Entries taken from a collection

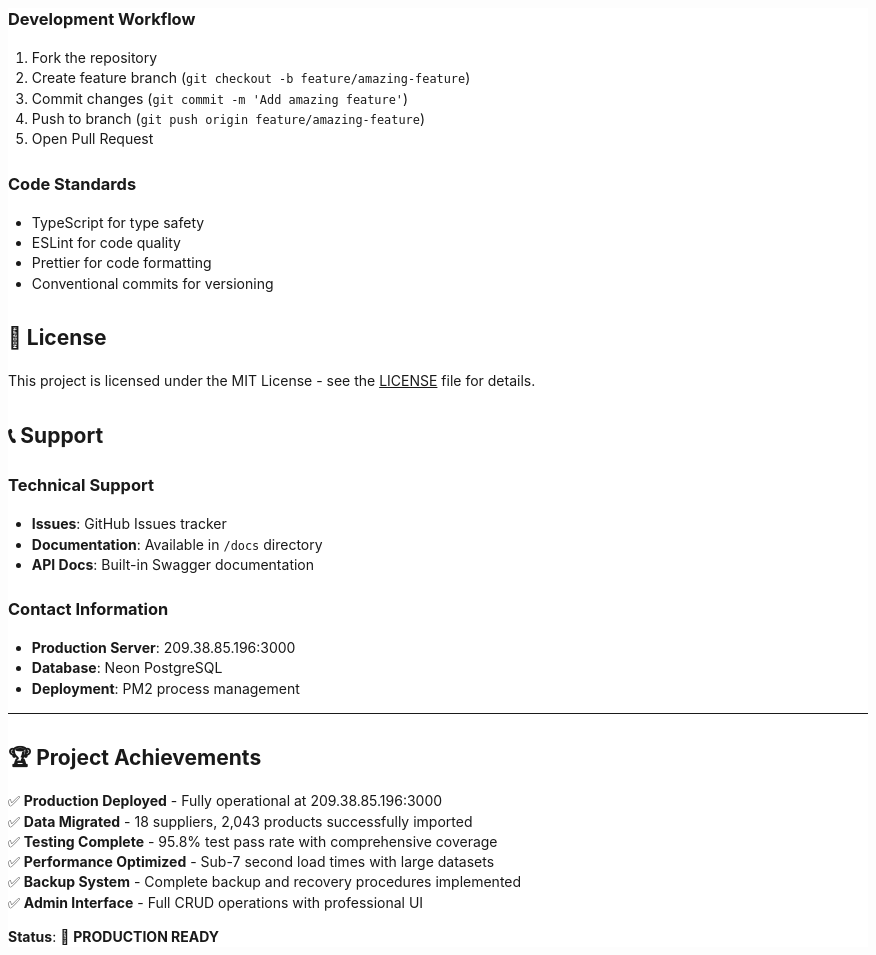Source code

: ### Development Workflow
1. Fork the repository
2. Create feature branch (`git checkout -b feature/amazing-feature`)
3. Commit changes (`git commit -m 'Add amazing feature'`)
4. Push to branch (`git push origin feature/amazing-feature`)
5. Open Pull Request

### Code Standards
- TypeScript for type safety
- ESLint for code quality
- Prettier for code formatting
- Conventional commits for versioning

## 📄 License

This project is licensed under the MIT License - see the [LICENSE](LICENSE) file for details.

## 📞 Support

### Technical Support
- **Issues**: GitHub Issues tracker
- **Documentation**: Available in `/docs` directory
- **API Docs**: Built-in Swagger documentation

### Contact Information
- **Production Server**: 209.38.85.196:3000
- **Database**: Neon PostgreSQL
- **Deployment**: PM2 process management

---

## 🏆 Project Achievements

✅ **Production Deployed** - Fully operational at 209.38.85.196:3000  
✅ **Data Migrated** - 18 suppliers, 2,043 products successfully imported  
✅ **Testing Complete** - 95.8% test pass rate with comprehensive coverage  
✅ **Performance Optimized** - Sub-7 second load times with large datasets  
✅ **Backup System** - Complete backup and recovery procedures implemented  
✅ **Admin Interface** - Full CRUD operations with professional UI  

**Status**: 🎉 **PRODUCTION READY**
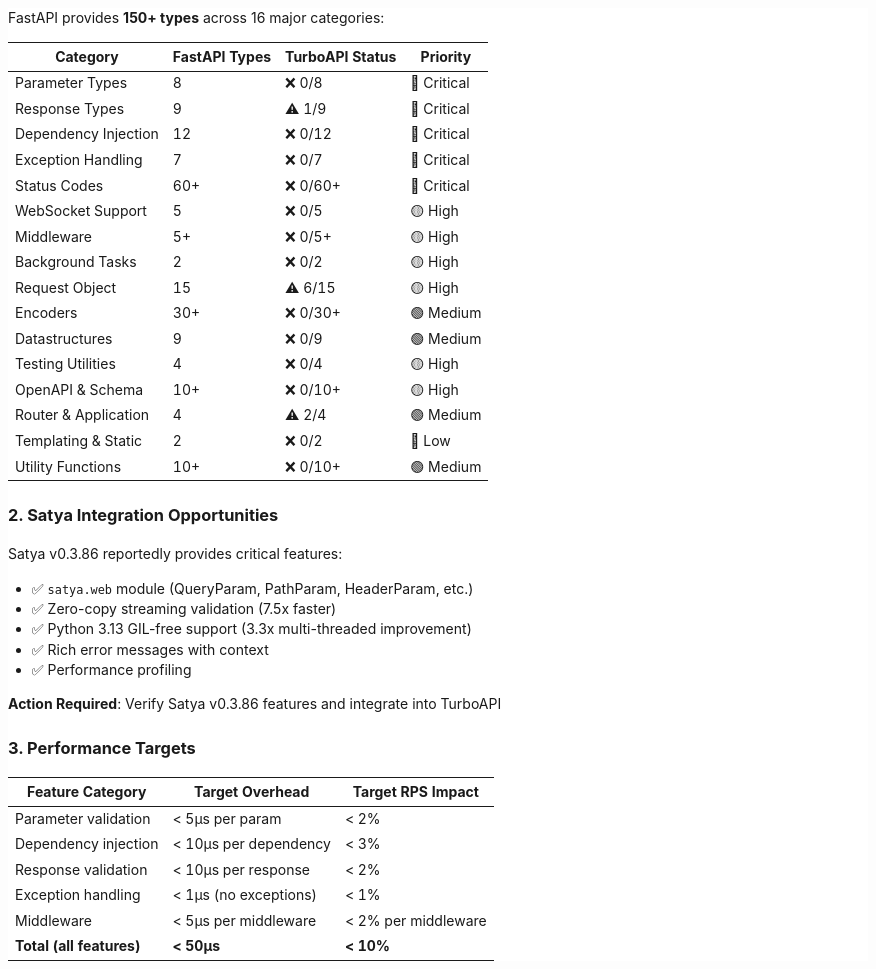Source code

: FastAPI provides **150+ types** across 16 major categories:

| Category | FastAPI Types | TurboAPI Status | Priority |
|----------|---------------|-----------------|----------|
| Parameter Types | 8 | ❌ 0/8 | 🔴 Critical |
| Response Types | 9 | ⚠️ 1/9 | 🔴 Critical |
| Dependency Injection | 12 | ❌ 0/12 | 🔴 Critical |
| Exception Handling | 7 | ❌ 0/7 | 🔴 Critical |
| Status Codes | 60+ | ❌ 0/60+ | 🔴 Critical |
| WebSocket Support | 5 | ❌ 0/5 | 🟡 High |
| Middleware | 5+ | ❌ 0/5+ | 🟡 High |
| Background Tasks | 2 | ❌ 0/2 | 🟡 High |
| Request Object | 15 | ⚠️ 6/15 | 🟡 High |
| Encoders | 30+ | ❌ 0/30+ | 🟢 Medium |
| Datastructures | 9 | ❌ 0/9 | 🟢 Medium |
| Testing Utilities | 4 | ❌ 0/4 | 🟡 High |
| OpenAPI & Schema | 10+ | ❌ 0/10+ | 🟡 High |
| Router & Application | 4 | ⚠️ 2/4 | 🟢 Medium |
| Templating & Static | 2 | ❌ 0/2 | 🔵 Low |
| Utility Functions | 10+ | ❌ 0/10+ | 🟢 Medium |

### 2. Satya Integration Opportunities

Satya v0.3.86 reportedly provides critical features:
- ✅ `satya.web` module (QueryParam, PathParam, HeaderParam, etc.)
- ✅ Zero-copy streaming validation (7.5x faster)
- ✅ Python 3.13 GIL-free support (3.3x multi-threaded improvement)
- ✅ Rich error messages with context
- ✅ Performance profiling

**Action Required**: Verify Satya v0.3.86 features and integrate into TurboAPI

### 3. Performance Targets

| Feature Category | Target Overhead | Target RPS Impact |
|-----------------|-----------------|-------------------|
| Parameter validation | < 5μs per param | < 2% |
| Dependency injection | < 10μs per dependency | < 3% |
| Response validation | < 10μs per response | < 2% |
| Exception handling | < 1μs (no exceptions) | < 1% |
| Middleware | < 5μs per middleware | < 2% per middleware |
| **Total (all features)** | **< 50μs** | **< 10%** |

§ **Exercise**
The answer must consist of every line above that contains the word "High".

§ **Exercise answer**
| WebSocket Support | 5 | ❌ 0/5 | 🟡 High |
| Middleware | 5+ | ❌ 0/5+ | 🟡 High |
| Background Tasks | 2 | ❌ 0/2 | 🟡 High |
| Request Object | 15 | ⚠️ 6/15 | 🟡 High |
| Testing Utilities | 4 | ❌ 0/4 | 🟡 High |
| OpenAPI & Schema | 10+ | ❌ 0/10+ | 🟡 High |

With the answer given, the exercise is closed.